_Work instructions_:
Could you rewrite all the records below, substituting "group" for every "series" and leaving everything else untouched? Omit the pictures from your answer.

[Chart interpretation exercises]
···

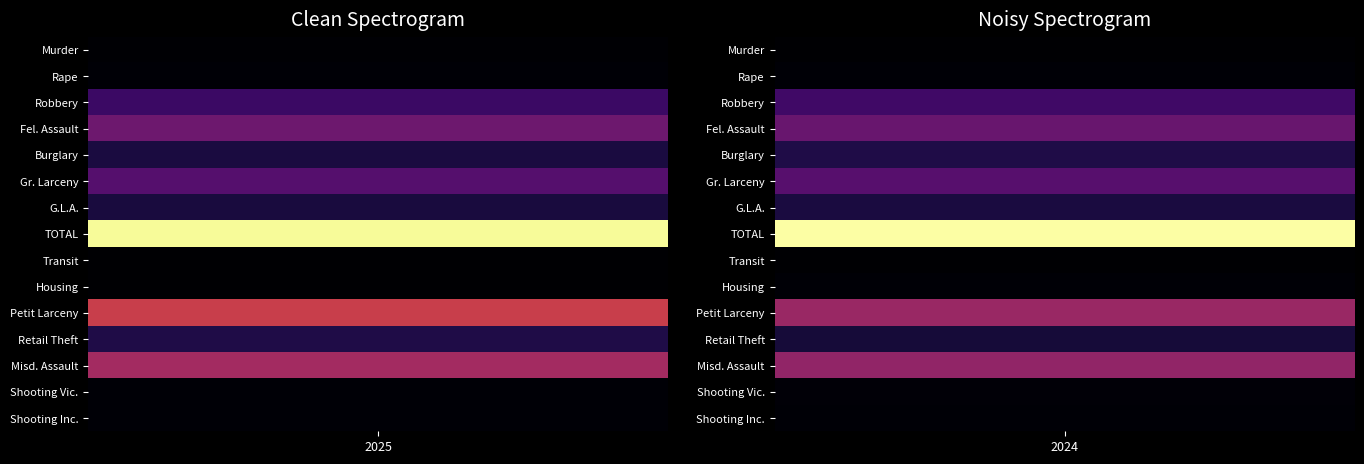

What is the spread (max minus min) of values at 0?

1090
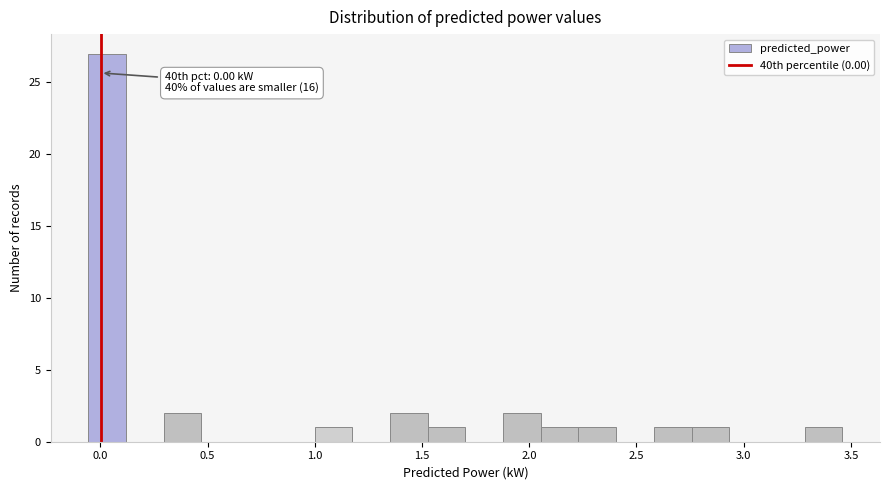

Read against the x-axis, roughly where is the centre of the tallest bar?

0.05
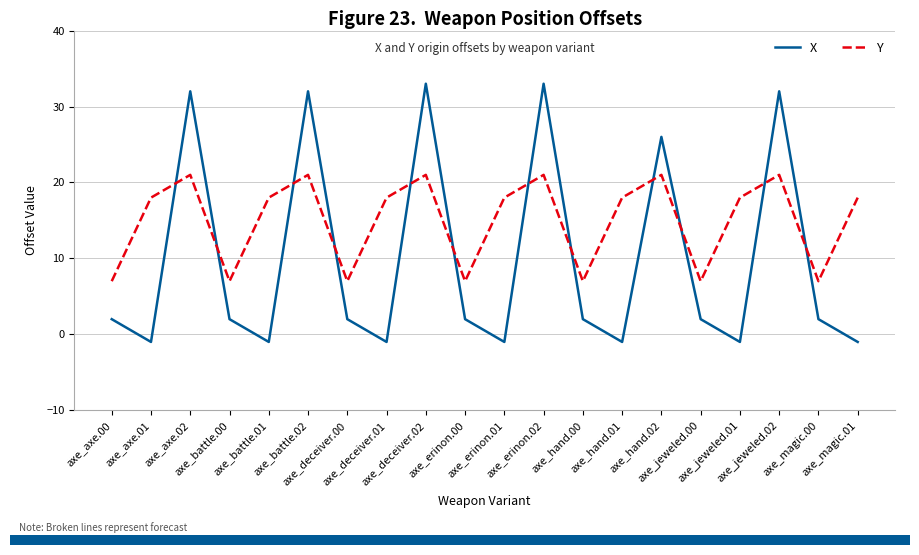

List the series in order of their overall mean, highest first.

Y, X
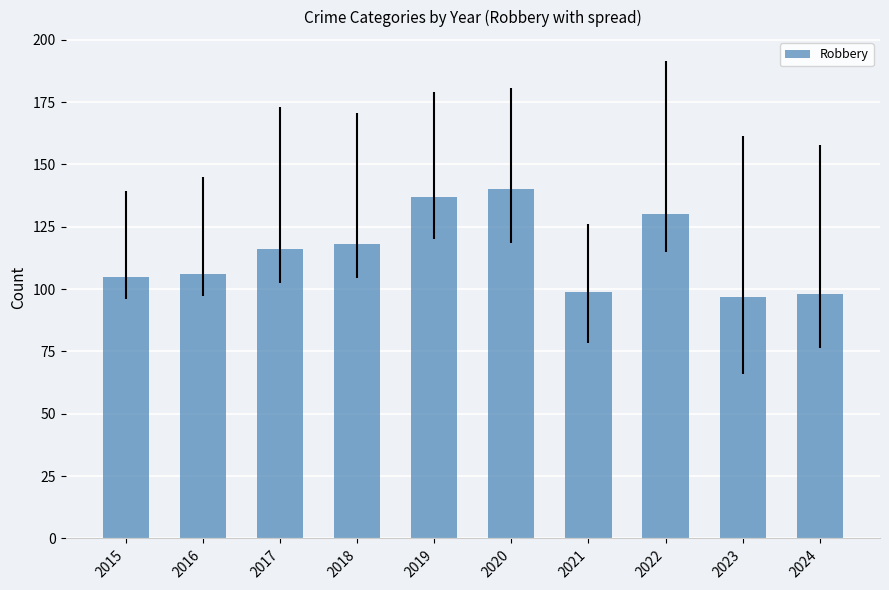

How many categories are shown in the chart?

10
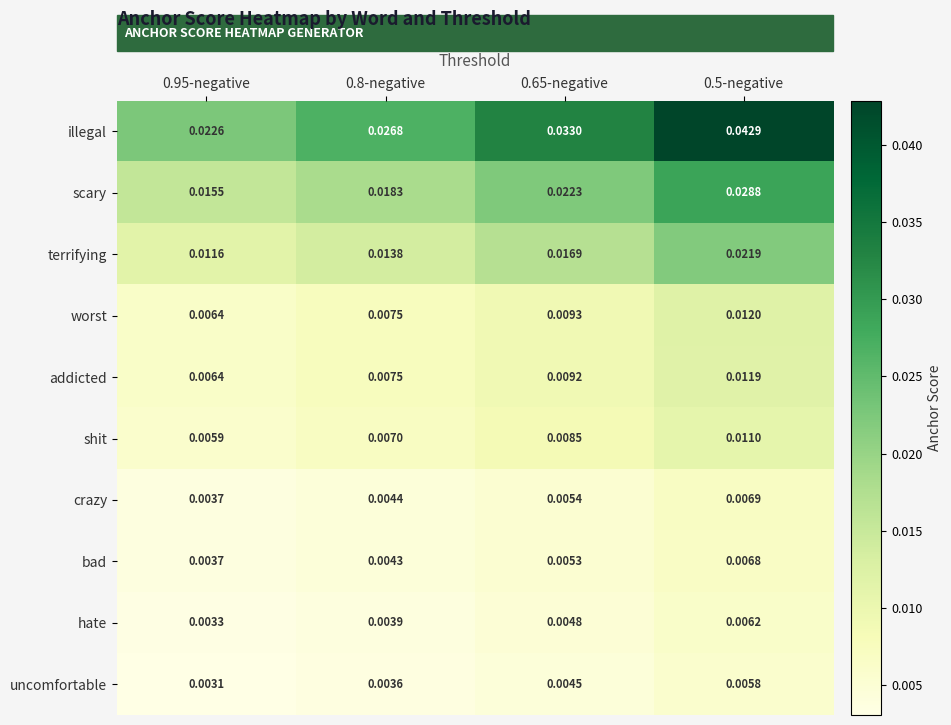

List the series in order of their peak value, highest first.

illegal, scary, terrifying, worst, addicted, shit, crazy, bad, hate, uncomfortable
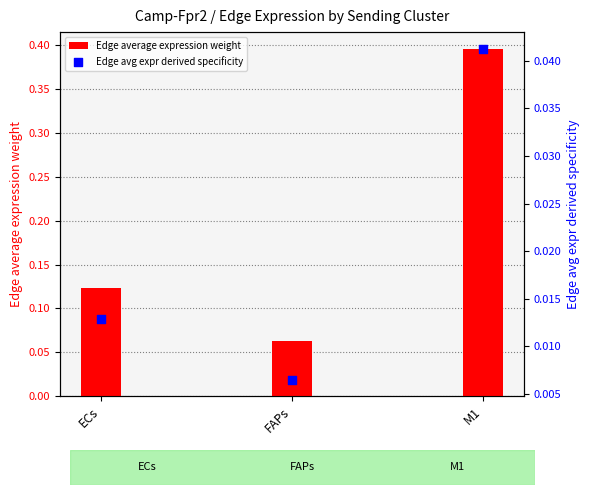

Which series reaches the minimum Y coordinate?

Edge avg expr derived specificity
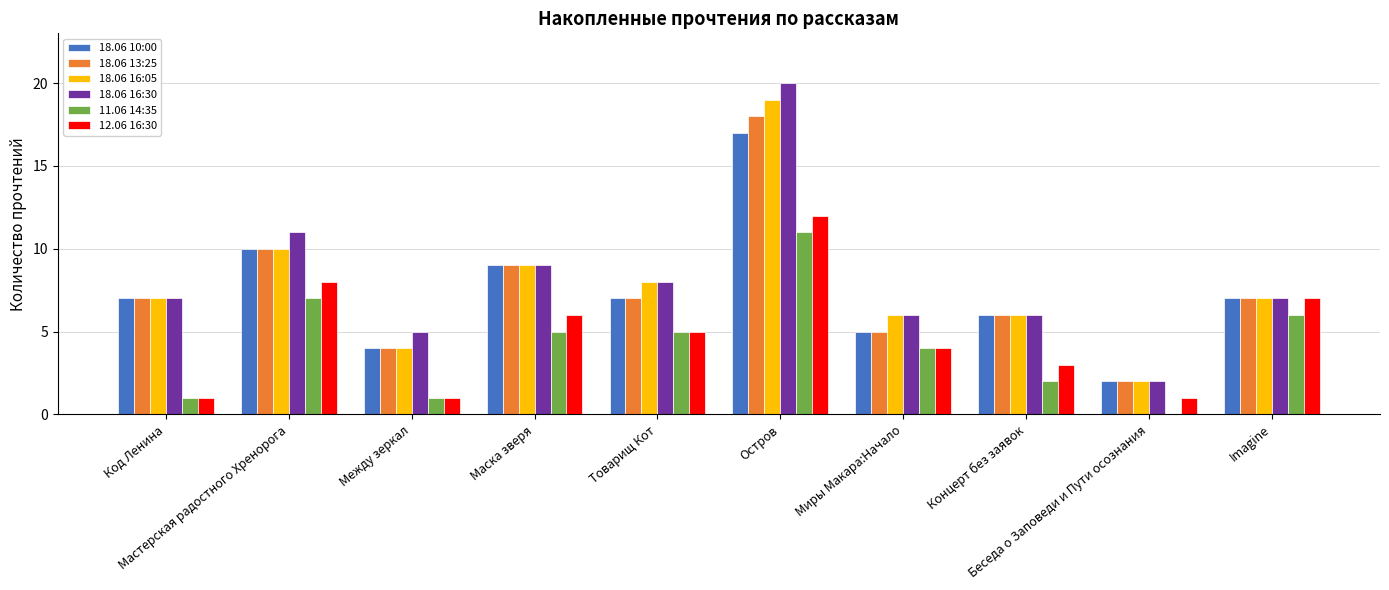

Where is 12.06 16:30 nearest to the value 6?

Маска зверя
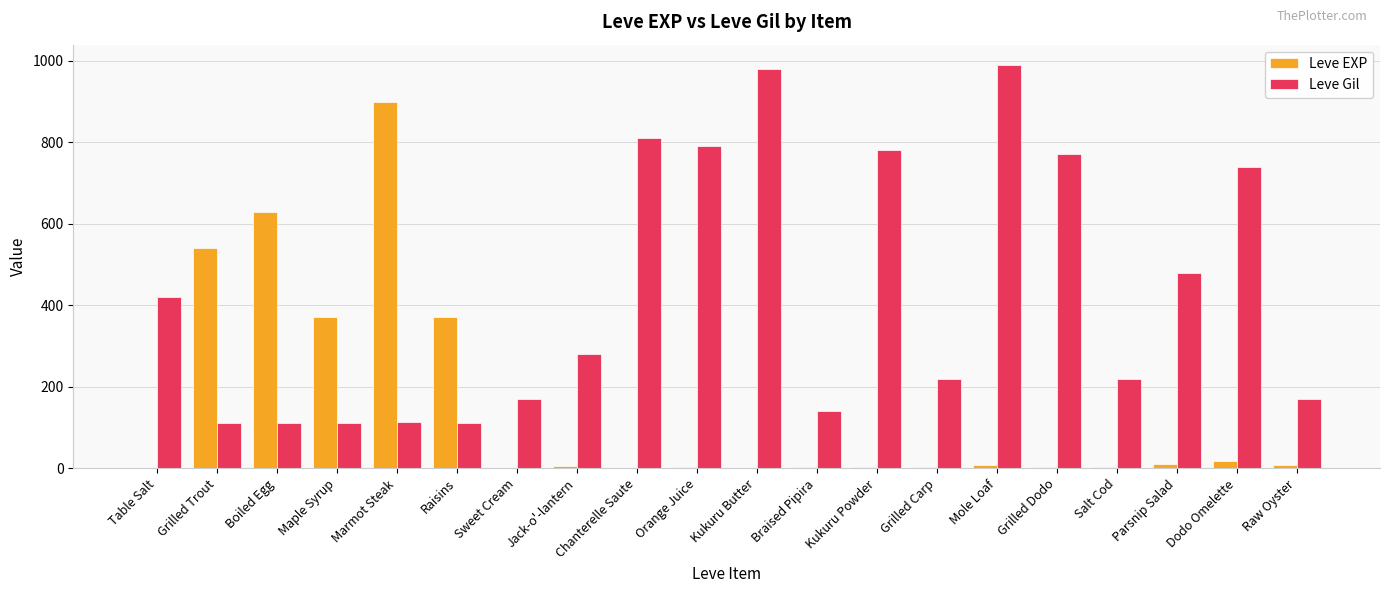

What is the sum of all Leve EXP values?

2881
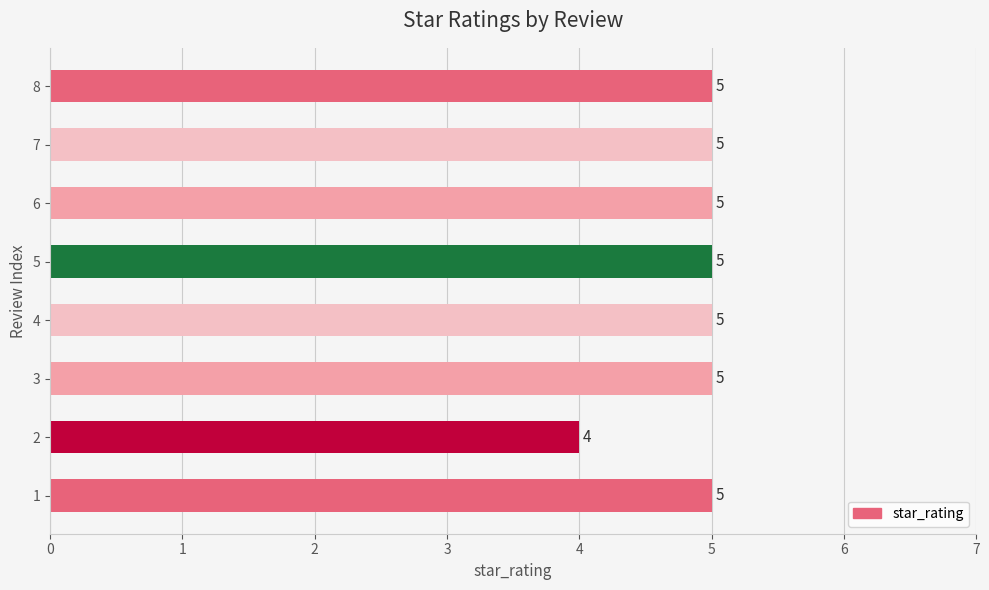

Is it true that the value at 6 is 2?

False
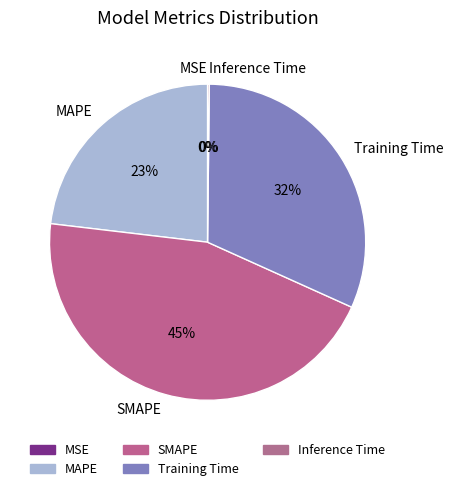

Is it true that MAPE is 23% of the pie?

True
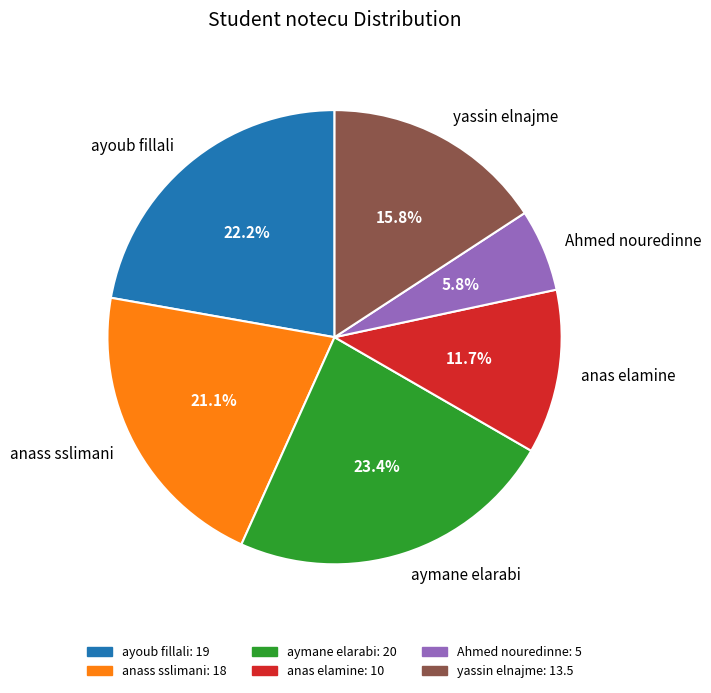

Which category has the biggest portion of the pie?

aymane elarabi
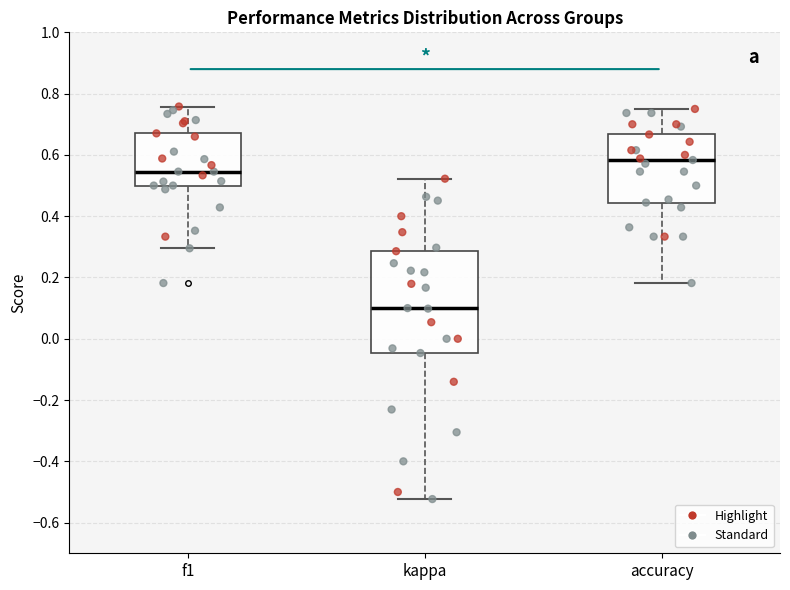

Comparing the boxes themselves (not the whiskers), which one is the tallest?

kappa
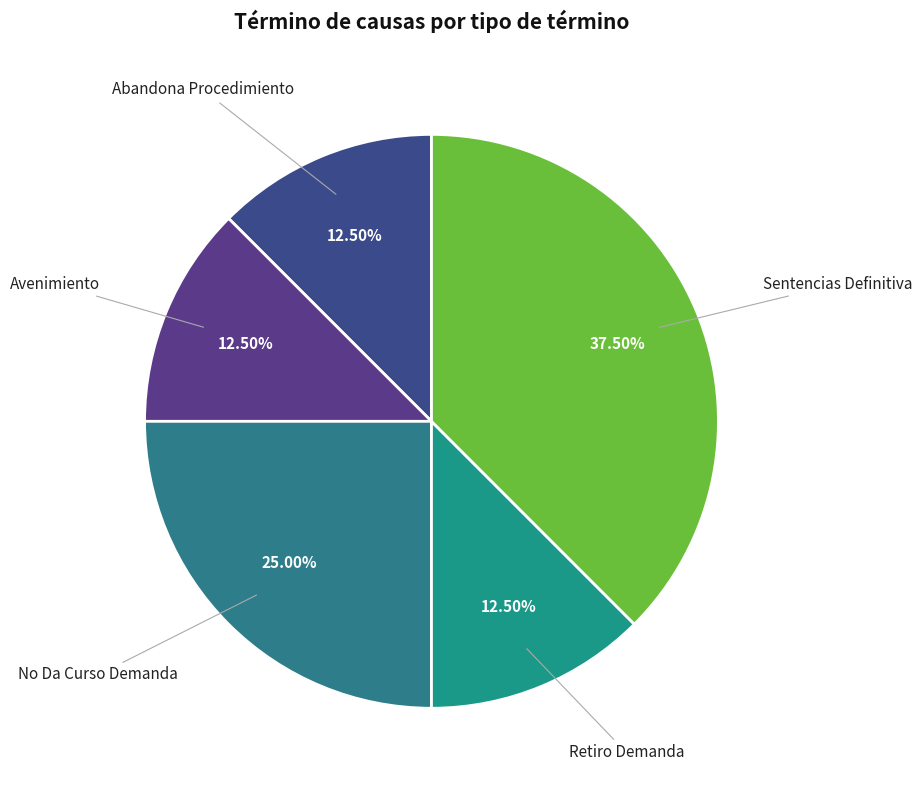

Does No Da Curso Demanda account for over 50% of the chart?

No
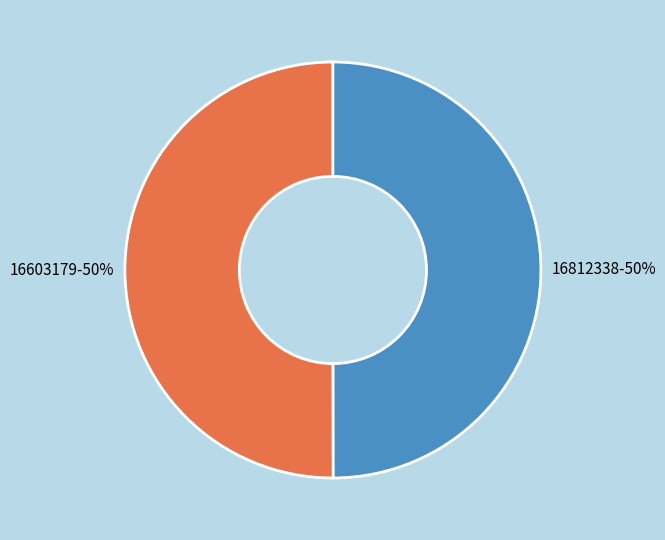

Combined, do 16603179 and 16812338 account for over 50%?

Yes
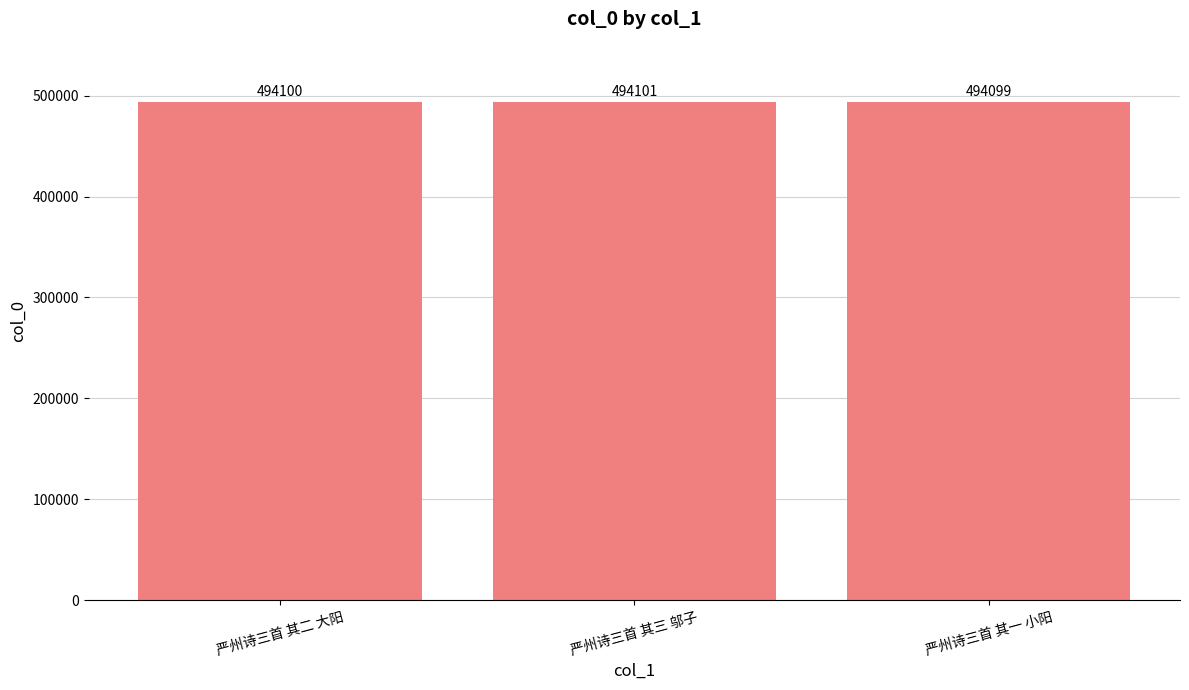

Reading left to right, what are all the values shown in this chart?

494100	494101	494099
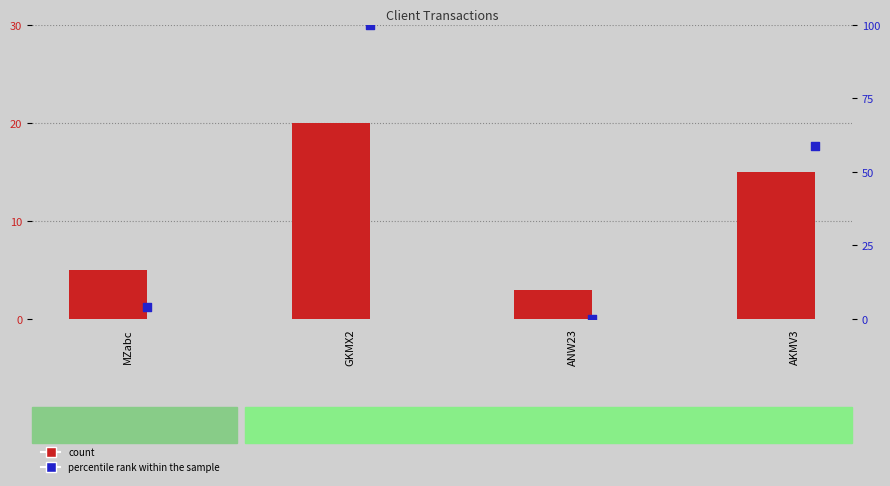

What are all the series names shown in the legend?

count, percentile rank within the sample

···

_Task output_:
What is the spread (max minus min) of values at 0?

1090

Read against the x-axis, roughly where is the centre of the tallest bar?

0.05

List the group in order of their overall mean, highest first.

Y, X

How many categories are shown in the chart?

10

List the group in order of their peak value, highest first.

illegal, scary, terrifying, worst, addicted, shit, crazy, bad, hate, uncomfortable

Which group reaches the minimum Y coordinate?

Edge avg expr derived specificity

Where is 12.06 16:30 nearest to the value 6?

Маска зверя

What is the sum of all Leve EXP values?

2881

Is it true that the value at 6 is 2?

False

Is it true that MAPE is 23% of the pie?

True

Which category has the biggest portion of the pie?

aymane elarabi

Comparing the boxes themselves (not the whiskers), which one is the tallest?

kappa

Does No Da Curso Demanda account for over 50% of the chart?

No

Combined, do 16603179 and 16812338 account for over 50%?

Yes

Reading left to right, what are all the values shown in this chart?

494100	494101	494099

What are all the group names shown in the legend?

count, percentile rank within the sample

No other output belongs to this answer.